| Given passage |
******

Follow chef Ashley Christensen’s journey from 18-year-old cook to owner at Raleigh’s renowned Poole’s Diner. Her eponymous cookbook pays homage to her simple, hearty, Southern-focused New American cuisine, and if you’ve ever had her sweet potato hummingbird cake, you’ll want the recipe for yourself. Whip up all the favorite dishes Poole’s chalkboard has ever sported right at home, and put that restaurant on your bucket list.

There’s a debate that rages in all corners of the dessert-eating universe: cake or pie? It’s of particular importance in the South, where both tall-as-the-sky layer cakes and blue-ribbon pies are matters of pride and heritage. Though Poole’s has pie in its blood, we could never get away with omitting cake from the lineup.

This occasion-worthy cake is based on a classic hummingbird cake. First published in Southern Living magazine in 1978, the original version, created by Mrs. L. H. Wiggins of Greensboro, North Carolina, the city where I was born, had banana and pineapple in its batter. It has since become one of the most requested recipes in the magazine’s history.

Our version adds sweet potatoes to the mix and substitutes green peanuts for the traditional pecans. Green, or “raw,” peanuts aren’t roasted like the peanuts at a baseball game, and they have a tender, almost bean-like texture. They’re worth seeking out (they come into season in the late summer and fall), but if you can’t find them near you, feel free to use roasted peanuts or another nut of your choice. We roast the bananas before adding them to the cake batter for two reasons: It concentrates the flavors of the banana and it yields a particularly smooth puree, which is better for the texture of the cake. Roasted banana puree will keep in the freezer in a resealable plastic bag for up to 6 months.

******

| Directions |
A: Answer these questions from the hummingbird cake passage above, one per line:
(i) In what year was the original hummingbird cake first published in Southern Living magazine?
(ii) What ingredient does the Poole's version use in place of the traditional pecans?
(iii) How long will roasted banana puree keep in the freezer?
B: Decide whether each statement agrees with the hummingbird cake passage above. Answer yes or no and quote the words that settle it.
(i) The original hummingbird cake was created by a cook from Raleigh.
(ii) Green peanuts come into season in the late summer and fall.
(iii) Ashley Christensen began as a cook at age 18.
C: According to the hummingbird cake passage above, why are the bananas roasted before they go into the batter?

******

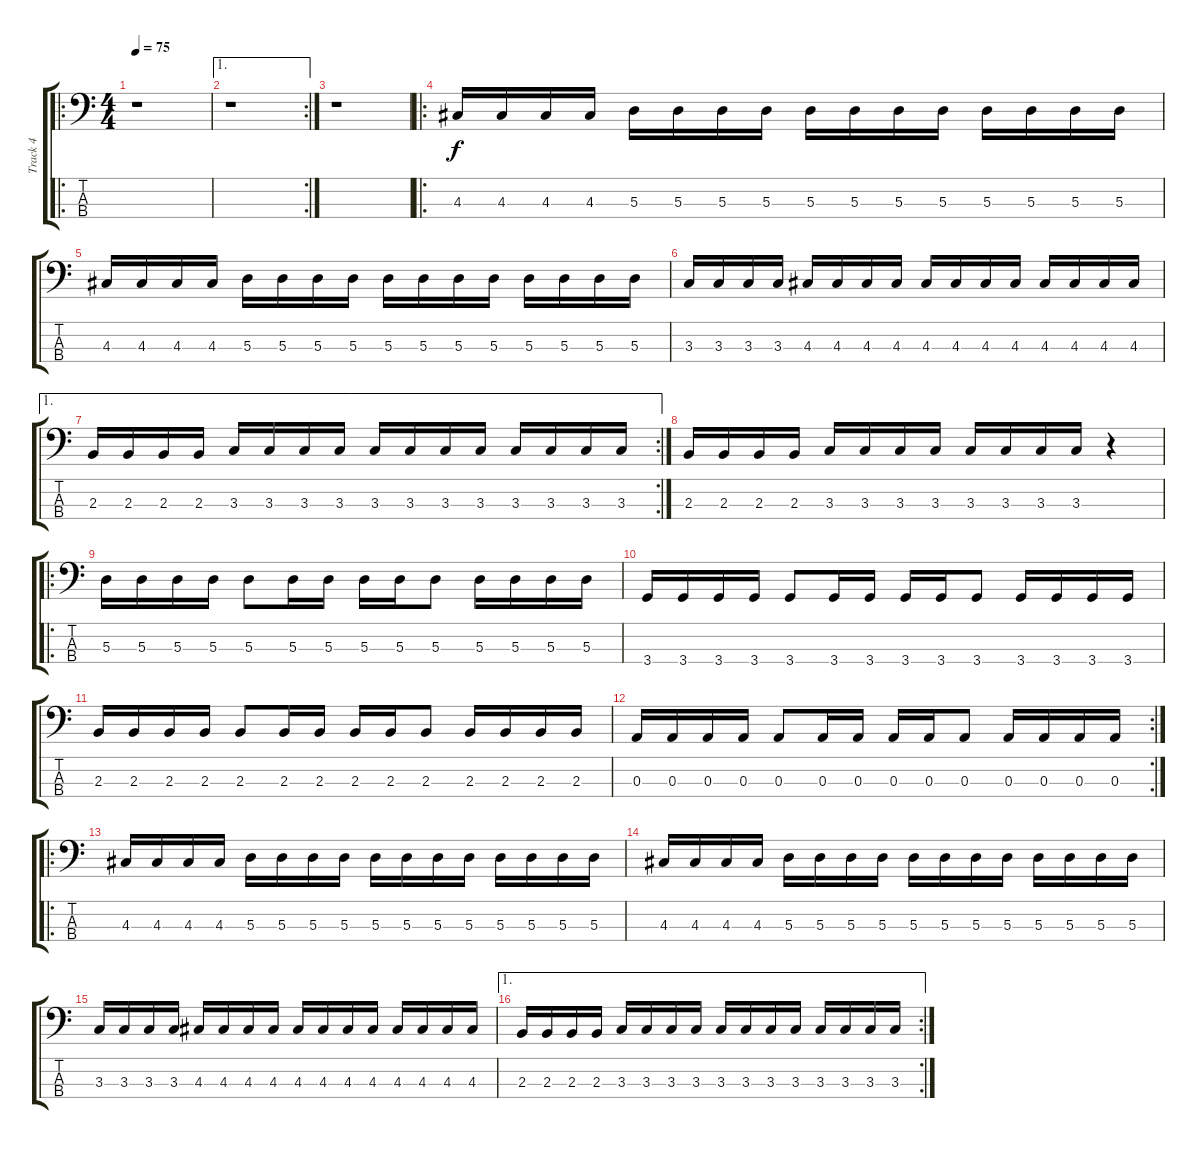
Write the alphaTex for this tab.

\track ("Track 4" "Track 4") {instrument electricbasspick}
\staff {score tabs}
\tuning (G2 D2 A1 E1) {hide}
\ro
\ts (4 4)
\tempo 75
\clef f4
\ks c
r.1{dy f instrument electricbasspick} |
\ae 1
\rc 2
r.1 |
r.1 |
\ro
4.3.16 4.3.16 4.3.16 4.3.16 5.3.16 5.3.16 5.3.16 5.3.16 5.3.16 5.3.16 5.3.16 5.3.16 5.3.16 5.3.16 5.3.16 5.3.16 |
4.3.16 4.3.16 4.3.16 4.3.16 5.3.16 5.3.16 5.3.16 5.3.16 5.3.16 5.3.16 5.3.16 5.3.16 5.3.16 5.3.16 5.3.16 5.3.16 |
3.3.16 3.3.16 3.3.16 3.3.16 4.3.16 4.3.16 4.3.16 4.3.16 4.3.16 4.3.16 4.3.16 4.3.16 4.3.16 4.3.16 4.3.16 4.3.16 |
\ae 1
\rc 2
2.3.16 2.3.16 2.3.16 2.3.16 3.3.16 3.3.16 3.3.16 3.3.16 3.3.16 3.3.16 3.3.16 3.3.16 3.3.16 3.3.16 3.3.16 3.3.16 |
2.3.16 2.3.16 2.3.16 2.3.16 3.3.16 3.3.16 3.3.16 3.3.16 3.3.16 3.3.16 3.3.16 3.3.16 r.4 |
\ro
5.3.16 5.3.16 5.3.16 5.3.16 5.3.8 5.3.16 5.3.16 5.3.16 5.3.16 5.3.8 5.3.16 5.3.16 5.3.16 5.3.16 |
3.4.16 3.4.16 3.4.16 3.4.16 3.4.8 3.4.16 3.4.16 3.4.16 3.4.16 3.4.8 3.4.16 3.4.16 3.4.16 3.4.16 |
2.3.16 2.3.16 2.3.16 2.3.16 2.3.8 2.3.16 2.3.16 2.3.16 2.3.16 2.3.8 2.3.16 2.3.16 2.3.16 2.3.16 |
\rc 2
0.3.16 0.3.16 0.3.16 0.3.16 0.3.8 0.3.16 0.3.16 0.3.16 0.3.16 0.3.8 0.3.16 0.3.16 0.3.16 0.3.16 |
\ro
4.3.16 4.3.16 4.3.16 4.3.16 5.3.16 5.3.16 5.3.16 5.3.16 5.3.16 5.3.16 5.3.16 5.3.16 5.3.16 5.3.16 5.3.16 5.3.16 |
4.3.16 4.3.16 4.3.16 4.3.16 5.3.16 5.3.16 5.3.16 5.3.16 5.3.16 5.3.16 5.3.16 5.3.16 5.3.16 5.3.16 5.3.16 5.3.16 |
3.3.16 3.3.16 3.3.16 3.3.16 4.3.16 4.3.16 4.3.16 4.3.16 4.3.16 4.3.16 4.3.16 4.3.16 4.3.16 4.3.16 4.3.16 4.3.16 |
\ae 1
\rc 2
2.3.16 2.3.16 2.3.16 2.3.16 3.3.16 3.3.16 3.3.16 3.3.16 3.3.16 3.3.16 3.3.16 3.3.16 3.3.16 3.3.16 3.3.16 3.3.16
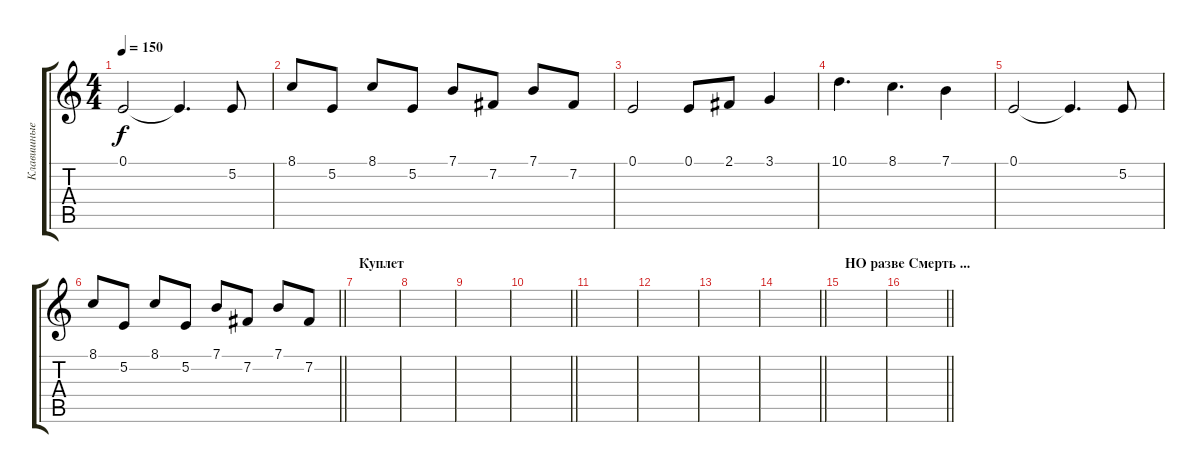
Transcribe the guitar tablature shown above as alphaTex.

\track ("Клавишные (Сажинов)" "Клавишные ") {instrument electricgrandpiano}
\staff {score tabs}
\tuning (E4 B3 G3 D3 A2 E2) {hide}
\ts (4 4)
\tempo 150
\clef g2
\ks c
0.1.2{dy f} 0.1{t}.4{d} 5.2.8 |
8.1.8 5.2.8 8.1.8 5.2.8 7.1.8 7.2.8 7.1.8 7.2.8 |
0.1.2 0.1.8 2.1.8 3.1.4 |
10.1.4{d} 8.1.4{d} 7.1.4 |
0.1.2 0.1{t}.4{d} 5.2.8 |
\barLineRight lightlight
8.1.8 5.2.8 8.1.8 5.2.8 7.1.8 7.2.8 7.1.8 7.2.8 |
\section ("" "Куплет")
|
|
|
\barLineRight lightlight
|
|
|
|
\barLineRight lightlight
|
\section ("" "НО разве Смерть ...")
|
\barLineRight lightlight
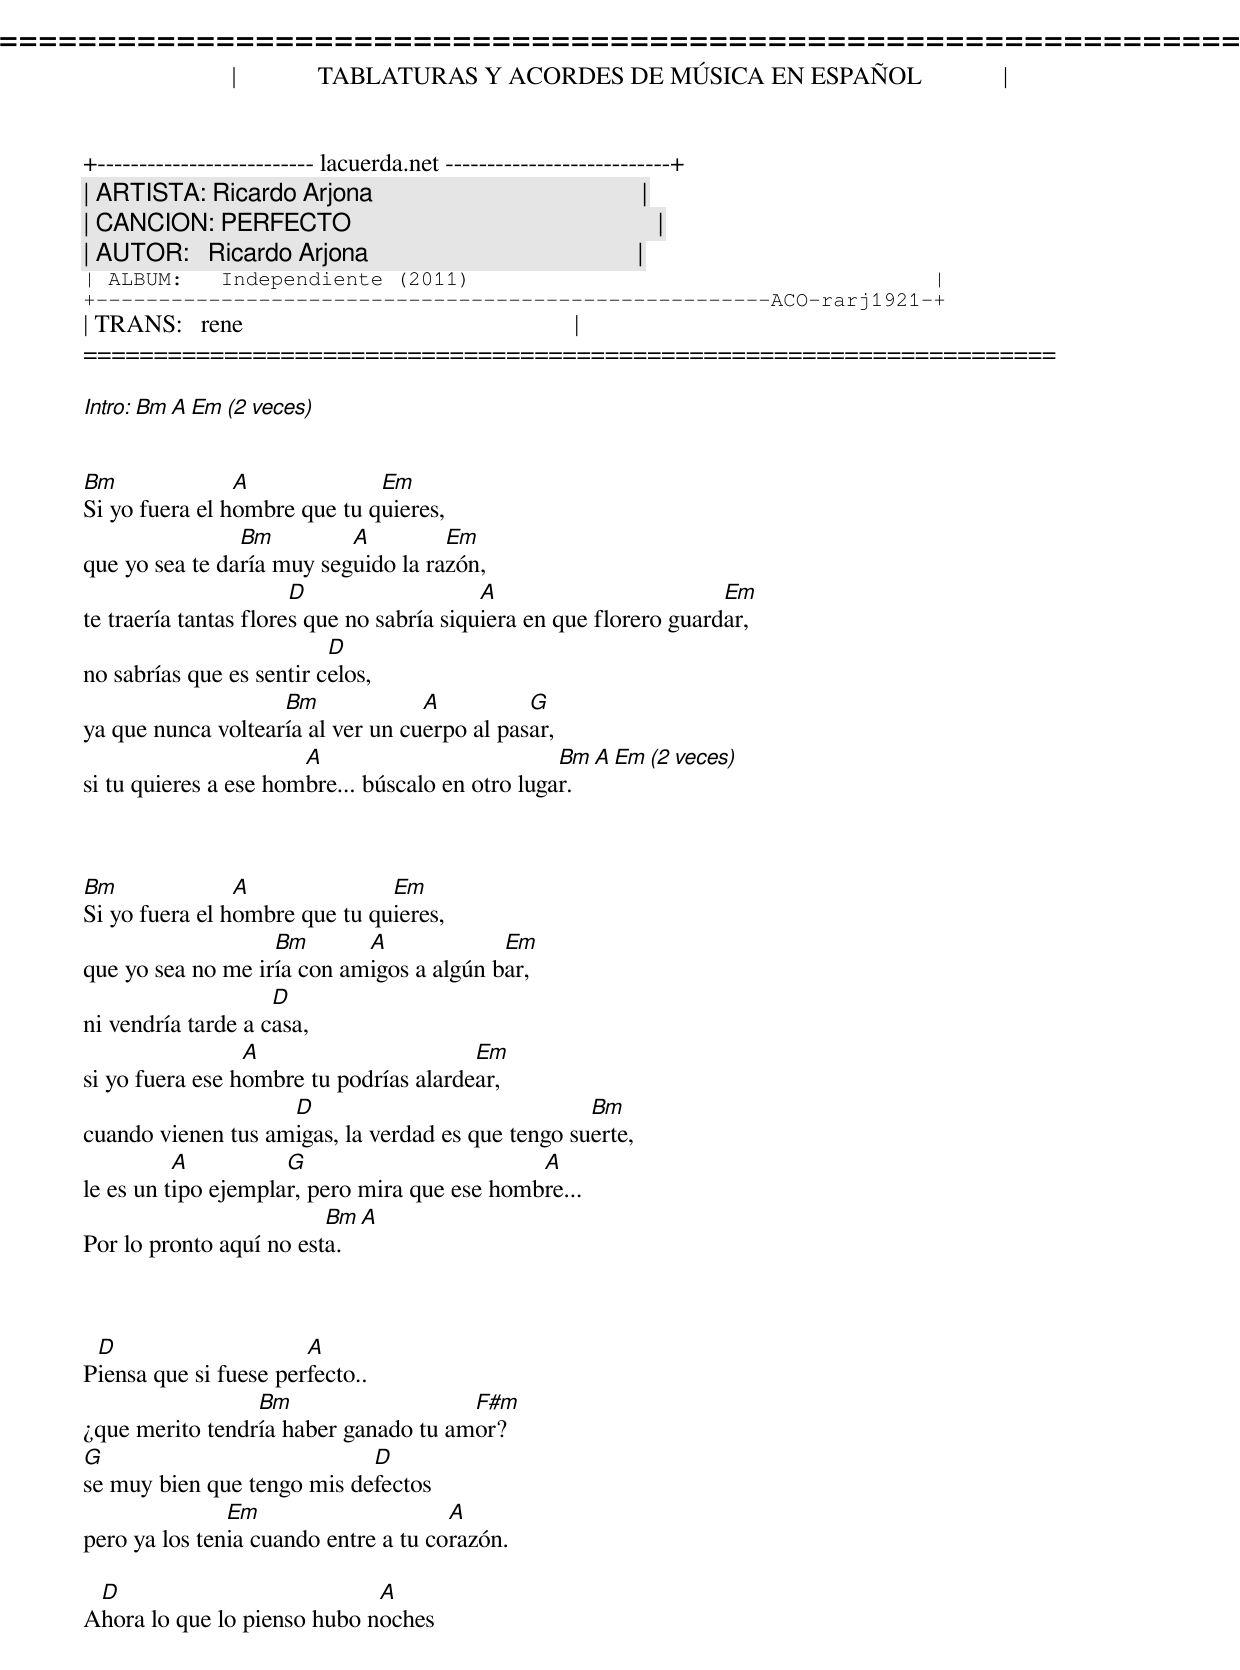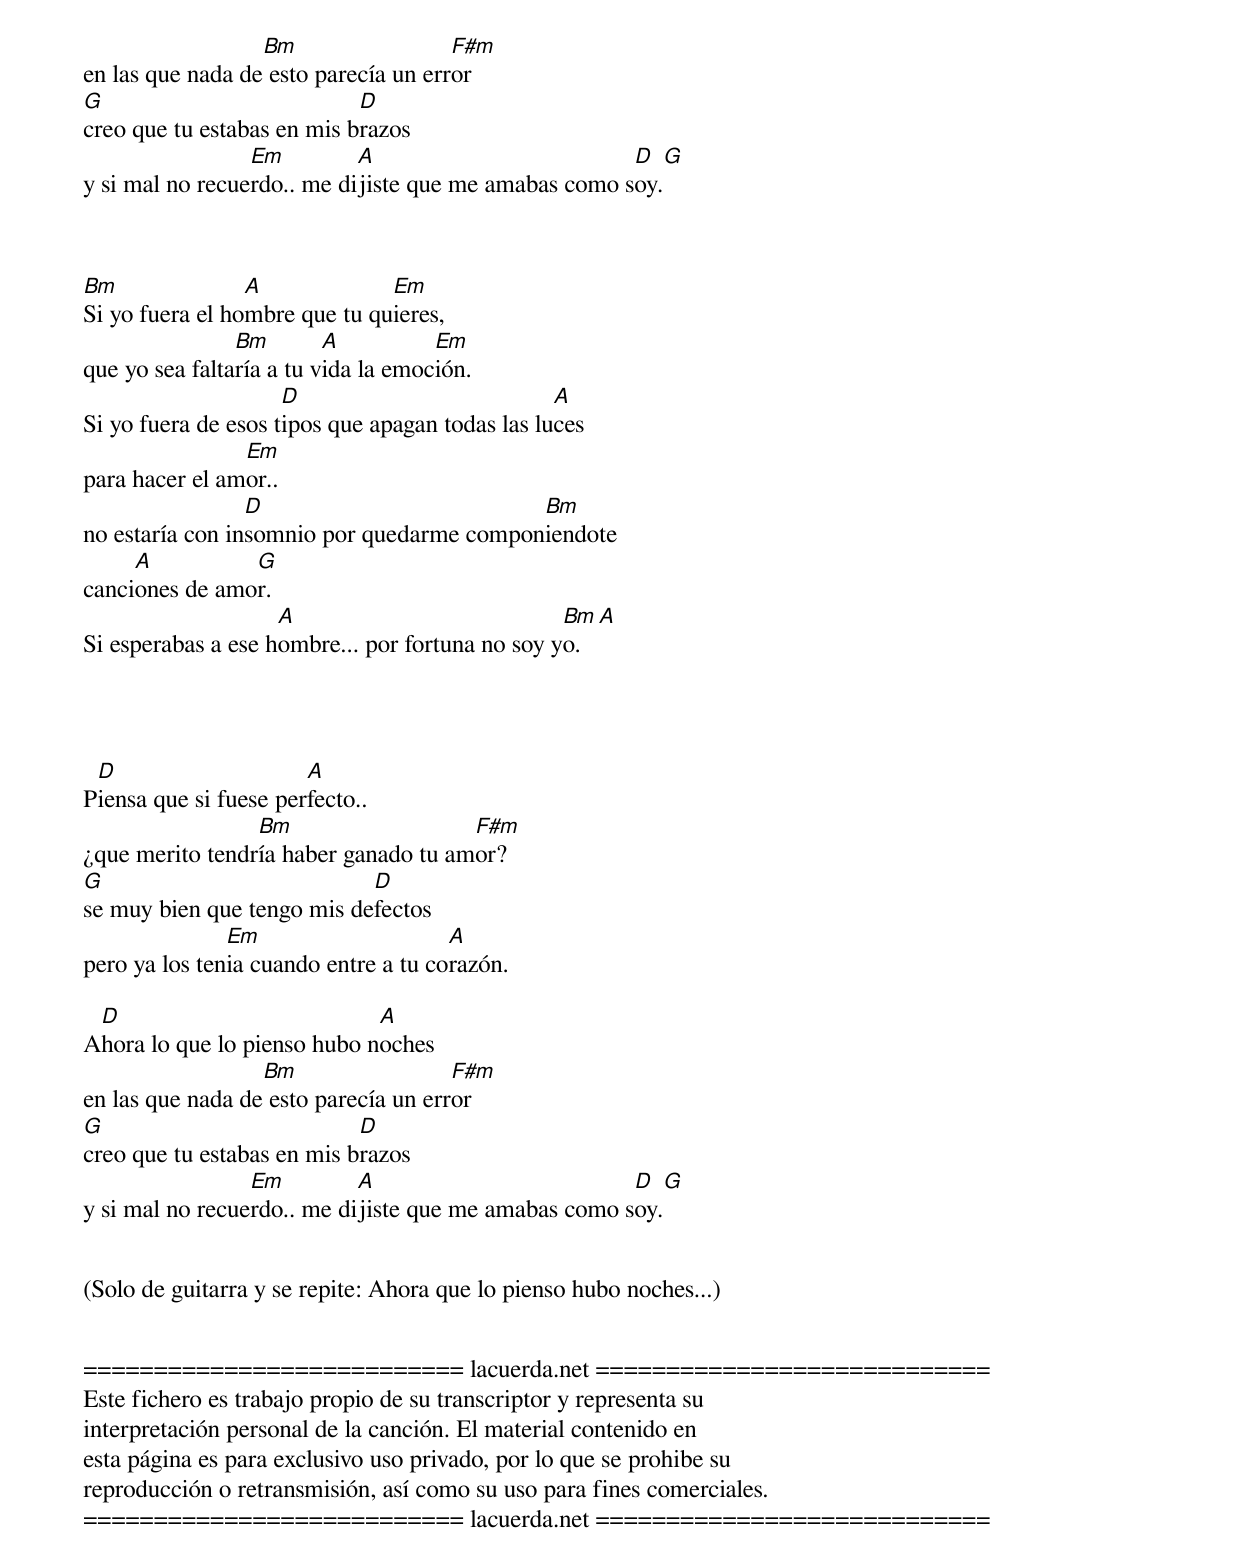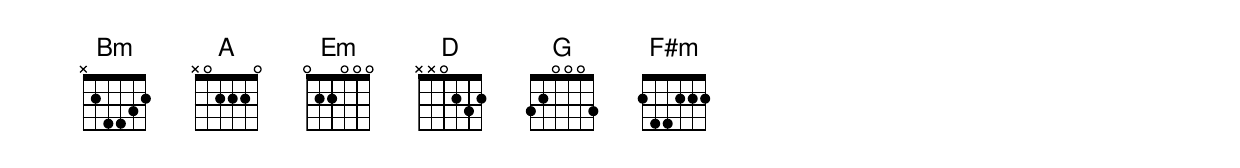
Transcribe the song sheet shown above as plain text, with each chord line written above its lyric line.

=====================================================================
|             TABLATURAS Y ACORDES DE MÚSICA EN ESPAÑOL             |
+-------------------------- lacuerda.net ---------------------------+
| ARTISTA: Ricardo Arjona                                           |
| CANCION: PERFECTO                                                 |
| AUTOR:   Ricardo Arjona                                           |
| ALBUM:   Independiente (2011)                                     |
+------------------------------------------------------ACO-rarj1921-+
| TRANS:   rene                                                     |
=====================================================================

Intro: Bm A Em (2 veces)


Bm              A             Em
Si yo fuera el hombre que tu quieres,
                Bm         A         Em
que yo sea te daría muy seguido la razón,
                       D                   A                        Em
te traería tantas flores que no sabría siquiera en que florero guardar,
                          D
no sabrías que es sentir celos,
                    Bm             A          G
ya que nunca voltearía al ver un cuerpo al pasar,
                       A                          Bm A Em (2 veces)
si tu quieres a ese hombre... búscalo en otro lugar.



Bm              A              Em
Si yo fuera el hombre que tu quieres,
                   Bm       A             Em
que yo sea no me iría con amigos a algún bar,
                    D
ni vendría tarde a casa,
                 A                      Em
si yo fuera ese hombre tu podrías alardear,
                    D                              Bm
cuando vienen tus amigas, la verdad es que tengo suerte,
          A          G                        A
le es un tipo ejemplar, pero mira que ese hombre...
                         Bm  A
Por lo pronto aquí no esta.



 D                     A
Piensa que si fuese perfecto..
                 Bm                   F#m
¿que merito tendría haber ganado tu amor?
G                           D
se muy bien que tengo mis defectos
               Em                     A
pero ya los tenia cuando entre a tu corazón.

 D                           A
Ahora lo que lo pienso hubo noches
                  Bm                  F#m
en las que nada de esto parecía un error
G                           D
creo que tu estabas en mis brazos
                 Em         A                         D   G
y si mal no recuerdo.. me dijiste que me amabas como soy.



Bm               A             Em
Si yo fuera el hombre que tu quieres,
                Bm        A          Em
que yo sea faltaría a tu vida la emoción.
                     D                           A
Si yo fuera de esos tipos que apagan todas las luces
                Em
para hacer el amor..
                 D                         Bm
no estaría con insomnio por quedarme componiendote
     A          G
canciones de amor.
                    A                            Bm  A
Si esperabas a ese hombre... por fortuna no soy yo.




 D                     A
Piensa que si fuese perfecto..
                 Bm                   F#m
¿que merito tendría haber ganado tu amor?
G                           D
se muy bien que tengo mis defectos
               Em                     A
pero ya los tenia cuando entre a tu corazón.

 D                           A
Ahora lo que lo pienso hubo noches
                  Bm                  F#m
en las que nada de esto parecía un error
G                           D
creo que tu estabas en mis brazos
                 Em         A                         D   G
y si mal no recuerdo.. me dijiste que me amabas como soy.


(Solo de guitarra y se repite: Ahora que lo pienso hubo noches...)


=========================== lacuerda.net ============================
Este fichero es trabajo propio de su transcriptor y representa su
interpretación personal de la canción. El material contenido en
esta página es para exclusivo uso privado, por lo que se prohibe su
reproducción o retransmisión, así como su uso para fines comerciales.
=========================== lacuerda.net ============================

******

| Results for each task |
A:
(i) 1978
(ii) Green peanuts
(iii) Up to 6 months, in a resealable plastic bag

B:
(i) No: "created by Mrs. L. H. Wiggins of Greensboro, North Carolina"
(ii) Yes: "they come into season in the late summer and fall"
(iii) Yes: "journey from 18-year-old cook to owner"

C: Roasting concentrates the banana's flavors. It also produces a particularly smooth puree, which gives the cake a better texture.